State Key Laboratory of Bioactive Substances and Functions of Natural Medicines, Institute of Materia Medica & Neuroscience Center, Chinese Academy of Medical Sciences and Peking Union Medical College, Beijing, 100050, China.
Key Laboratory of Molecular Pharmacology and Drug Evaluation (Yantai University), Ministry of Education, Yantai University, Yantai, 264005, China.
Acta Pharmacol Sin. 2019 Aug;40(8):991-998. doi: 10.1038/s41401-018-0209-1. Epub 2019 Feb 6.
Olfactory bulb, as one of sensory organs opening to the outside, is susceptible to toxic environment and easy to deteriorate. Recent studies in Parkinson's disease (PD) patients and 1-methyl-4-phenyl-1,2,3,6-tetrahydropyridine (MPTP)-treated monkeys have shown that abnormal α-synuclein is accumulated in the olfactory glomeruli, suggesting that the lesions of PD are not only confined to the substantia nigra (SN) but also located in the olfactory bulb. Thus, olfactory bulb might be the region of onset in PD pathogenesis and a targeted region for diagnosis and treatment of PD. However, the relationship between olfactory bulb and pathogenesis of PD remains unclear. In the present study, we investigated the inflammatory pathological alterations in olfactory bulb and the underlying mechanisms in chronic MPTP mice.

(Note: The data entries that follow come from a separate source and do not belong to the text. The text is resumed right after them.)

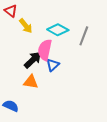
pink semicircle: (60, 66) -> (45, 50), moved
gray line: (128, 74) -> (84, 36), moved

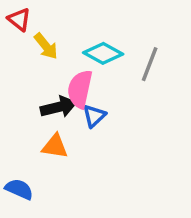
black arrow: (33, 60) -> (58, 107), turned 30

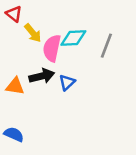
cyan diamond: (103, 53) -> (73, 38), turned -32
pink semicircle: (80, 89) -> (52, 48), moved
orange triangle: (55, 146) -> (15, 86), moved

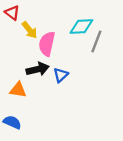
cyan diamond: (73, 38) -> (81, 27), moved
orange triangle: (15, 86) -> (18, 90), moved

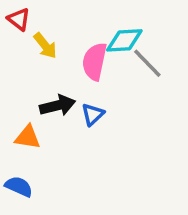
gray line: (96, 42) -> (147, 63), turned -65
pink semicircle: (47, 44) -> (94, 61), moved

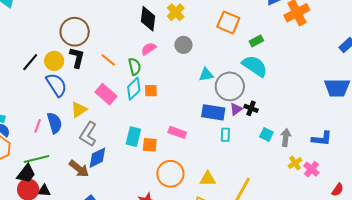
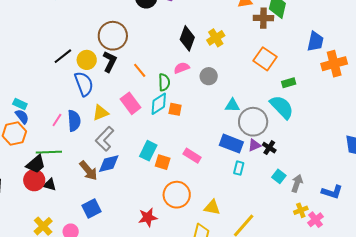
gray circle: (183, 45) -> (209, 76), moved

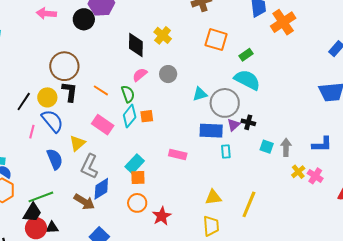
pink line: (57, 120) -> (32, 132), moved
cyan rectangle: (148, 151) -> (135, 164), turned 36
orange square: (163, 162) -> (138, 177), moved
orange circle: (177, 195) -> (137, 203), moved, size x0.7
red star: (148, 217) -> (162, 216), moved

Mice were treated with MPTP/P, i.e., MPTP (25 mg/kg, s.c.) plus probenecid (250 mg/kg, i.p.) every 4 days, for ten times. The mice displayed typical parkinsonian syndrome. Then we examined their olfactory function and the pathologic changes in olfactory bulb. The mice showed obvious olfactory dysfunction in a buried pellet test. Immunohistochemical studies revealed that tyrosine hydroxylase (TH) protein levels were significantly decreased, whereas abnormal α-synuclein was significantly increased in the olfactory bulbs. Furthermore, the olfactory bulbs in MPTP/P-treated mice showed significantly increased levels of interleukin-1β (IL-1β), caspase-1, glial fibrillary acidic protein (GFAP), Toll receptor 4 (TLR4), phosphorylation of p65, as well as activated molecules of NOD-like receptor protein 3 (NLRP3) that were associated with neuroinflammation. Our results demonstrate that MPTP/P-caused olfactory bulb damage might be related to NLRP3-mediated inflammation.
嗅球作为与外界相通的感觉器官之一,易受到有毒环境的影响,且容易恶化。最近在帕金森病(PD)患者和 1-甲基-4-苯基-1,2,3,6-四氢吡啶(MPTP)处理的猴子中的研究表明,异常的α-突触核蛋白在嗅球的嗅小球中积累,这表明 PD 的病变不仅局限于黑质(SN),还位于嗅球。因此,嗅球可能是 PD 发病机制的起始区域,也是 PD 诊断和治疗的靶向区域。然而,嗅球与 PD 发病机制之间的关系尚不清楚。在本研究中,我们研究了慢性 MPTP 小鼠嗅球的炎症性病理改变及其潜在机制。用 MPTP/P(即 MPTP(25mg/kg,皮下注射)+丙磺舒(250mg/kg,腹腔注射),每 4 天一次,共 10 次)处理小鼠,结果显示其出现典型的帕金森综合征。然后,我们检查了它们的嗅觉功能和嗅球的病理变化。在埋藏丸测试中,这些小鼠表现出明显的嗅觉功能障碍。免疫组织化学研究显示,嗅球中酪氨酸羟化酶(TH)蛋白水平显著降低,而异常的α-突触核蛋白显著增加。此外,MPTP/P 处理的小鼠嗅球中白细胞介素-1β(IL-1β)、半胱天冬酶-1、胶质纤维酸性蛋白(GFAP)、Toll 样受体 4(TLR4)、p65 的磷酸化以及与神经炎症相关的 NOD 样受体蛋白 3(NLRP3)激活分子的水平显著升高。我们的研究结果表明,MPTP/P 引起的嗅球损伤可能与 NLRP3 介导的炎症有关。